Mitsubishi's forgotten off-road Evo supercar

Mitsubishi's forgotten off-road Evo supercar


Have you watched the Budget 4WD Off-Road Adventure (CLICK HERE) yet? If not you're missing out on nearly 40-minutes of awesome dirt-chuckin' action in Marty's bargain Mitsubishi Delica off-road van. While we love cheap Japanese 4x4s some of us prefer our dirt-going rides to have a bit more handling and braking, and a lot more choo-choo so, in the interests of balance, here is an off-road Mitsubishi you may not know about: the RVR Hyper Sports Gear R!

Launched in February of 1991 the Mitsubishi RVR was available as a basic naturally aspirated front-wheel-drive or all-wheel-drive hatch... and a gnarly little automotive bulldog called the Hyper Sports Gear R. To transform it into said Hyper Sports-and-so-on-and-so-forth Mitsubishi took the drivetrain from a little car called the Galant VR-4. 

While it doesn't look like much in its civilian trim, this was Mitsubishi's "Evo Zero". Packing the formidable DOHC two-litre turbocharged 4G63, a slick five-speed manual, all-wheel-drive grip and limpet-like handling, the HH-series VR-4 fired the first shots in Mitsubishi's 90s turbo performance era.

Its plain Jane looks have helped keep it a cult classic today, and clean examples are highly prized.

Here is a Galant in more recognisable trim, running in the Group A class of the World Rally Championship. It took the three-pointed-diamond's fight up to the Subaru Legacy RS, Ford Escort Cosworth, Lancia Delta Integrale, Mazda Familiar GT-R and Nissan Pulsar GTi-R in Group A rallying, providing some epic footage in the hands of Aussie legends Ross Dunkerton and Ed Ordynski. 

Mitsubishi stopped short of packing all the Group A hardware into the RVR, however. They moved a few packaging issues for the 4G63 around (like changing from a front-mount intercooler to a top-mount) and this meant the spicy mid-size MPV RVR (LOL) wound up producing between 170kW and 184kW depending on the year/specs.

You can see the differences in the RVR engine bay below. Keeping the front of their off-road beastie free of an intercooler lessened the risk of trail-side stoppages should a rock or stick pierce the charge air cooler.

The turbo model scored a chunky bodykit which helped push the dimensions out to a nuggety 1695-wide, which is chunky considering it was only 4480mm-long and 1625mm high. For its short length the wheelbase was comparatively generous at 2550mm helping accentuate the stout dimensions. 

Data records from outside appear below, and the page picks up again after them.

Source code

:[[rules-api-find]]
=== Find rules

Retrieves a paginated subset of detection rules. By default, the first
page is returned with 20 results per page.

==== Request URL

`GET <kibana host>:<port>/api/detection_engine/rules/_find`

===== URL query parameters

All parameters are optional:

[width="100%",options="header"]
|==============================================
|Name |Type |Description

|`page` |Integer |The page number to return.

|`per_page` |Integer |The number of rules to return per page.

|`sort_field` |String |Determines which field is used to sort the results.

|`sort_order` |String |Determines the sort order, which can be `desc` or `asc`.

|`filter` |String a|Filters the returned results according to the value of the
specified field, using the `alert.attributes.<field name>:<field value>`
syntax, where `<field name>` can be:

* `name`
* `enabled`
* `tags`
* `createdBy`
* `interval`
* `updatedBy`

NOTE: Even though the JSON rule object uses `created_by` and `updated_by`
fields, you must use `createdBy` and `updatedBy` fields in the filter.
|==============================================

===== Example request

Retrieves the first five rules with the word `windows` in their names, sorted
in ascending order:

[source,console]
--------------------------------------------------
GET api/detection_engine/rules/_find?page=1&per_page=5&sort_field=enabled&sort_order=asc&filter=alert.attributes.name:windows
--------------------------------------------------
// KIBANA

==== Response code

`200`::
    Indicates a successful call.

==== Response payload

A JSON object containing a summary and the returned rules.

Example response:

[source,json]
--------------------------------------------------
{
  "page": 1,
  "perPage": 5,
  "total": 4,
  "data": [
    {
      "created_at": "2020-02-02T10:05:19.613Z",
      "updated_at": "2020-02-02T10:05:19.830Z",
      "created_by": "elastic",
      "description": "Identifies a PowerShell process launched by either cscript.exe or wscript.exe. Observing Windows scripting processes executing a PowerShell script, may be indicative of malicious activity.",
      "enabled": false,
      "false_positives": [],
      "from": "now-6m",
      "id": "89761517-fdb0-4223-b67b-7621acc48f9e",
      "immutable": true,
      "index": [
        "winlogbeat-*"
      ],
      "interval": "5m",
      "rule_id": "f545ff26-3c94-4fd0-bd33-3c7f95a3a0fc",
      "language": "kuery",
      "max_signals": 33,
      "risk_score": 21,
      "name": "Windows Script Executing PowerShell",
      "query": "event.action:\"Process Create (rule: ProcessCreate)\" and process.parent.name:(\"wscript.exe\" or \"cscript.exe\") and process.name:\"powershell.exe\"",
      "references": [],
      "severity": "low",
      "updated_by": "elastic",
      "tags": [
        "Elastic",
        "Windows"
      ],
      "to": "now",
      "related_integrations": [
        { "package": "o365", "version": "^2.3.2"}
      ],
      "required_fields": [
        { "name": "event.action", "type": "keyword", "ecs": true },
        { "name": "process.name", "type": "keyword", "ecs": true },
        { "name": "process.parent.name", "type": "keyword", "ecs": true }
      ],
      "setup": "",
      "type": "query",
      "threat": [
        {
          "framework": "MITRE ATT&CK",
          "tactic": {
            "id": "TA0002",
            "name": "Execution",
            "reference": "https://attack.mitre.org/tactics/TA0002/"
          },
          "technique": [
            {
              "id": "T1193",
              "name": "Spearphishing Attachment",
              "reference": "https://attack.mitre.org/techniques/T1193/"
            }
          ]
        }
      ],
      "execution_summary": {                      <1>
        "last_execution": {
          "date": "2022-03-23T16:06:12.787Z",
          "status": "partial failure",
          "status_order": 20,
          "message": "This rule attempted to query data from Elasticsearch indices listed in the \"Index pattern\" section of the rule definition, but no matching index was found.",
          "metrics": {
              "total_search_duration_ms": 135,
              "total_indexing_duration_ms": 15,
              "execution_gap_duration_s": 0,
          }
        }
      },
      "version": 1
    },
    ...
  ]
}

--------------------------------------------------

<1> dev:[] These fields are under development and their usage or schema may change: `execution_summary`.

The RVR's performance capabilities did cop a knock with Mitsubishi choosing to fit them with open diffs at the front and back, instead of sweet, skiddy limited-slip jobbies. But there were aftermarket solutions for those problems in years gone by.

Because most Ralliart fans head straight for Evos or Galants the RVR has spent decades living in the shadows of its more-famous siblings and, when they started being imported to Australia in the late 90s, few gave them a second look. However, they have developed a real cult following as a budget all-wheel-drive performance car. 

They have a small following in Japan, as evidenced by the tuned-up example posted below which I found on Google. There was also a red-hot example in Queensland 15 years ago running nines at the drags with a stroker 2.2-ltire engine.

So next time you're looking for an off-road machine that you could also take to the traffic light grand prix, have a look around for a Mitsubishi RVR Hyper Sports Gear R. They may not be common or as spacious as the Delica, but they'll be an absolute hoot to drive.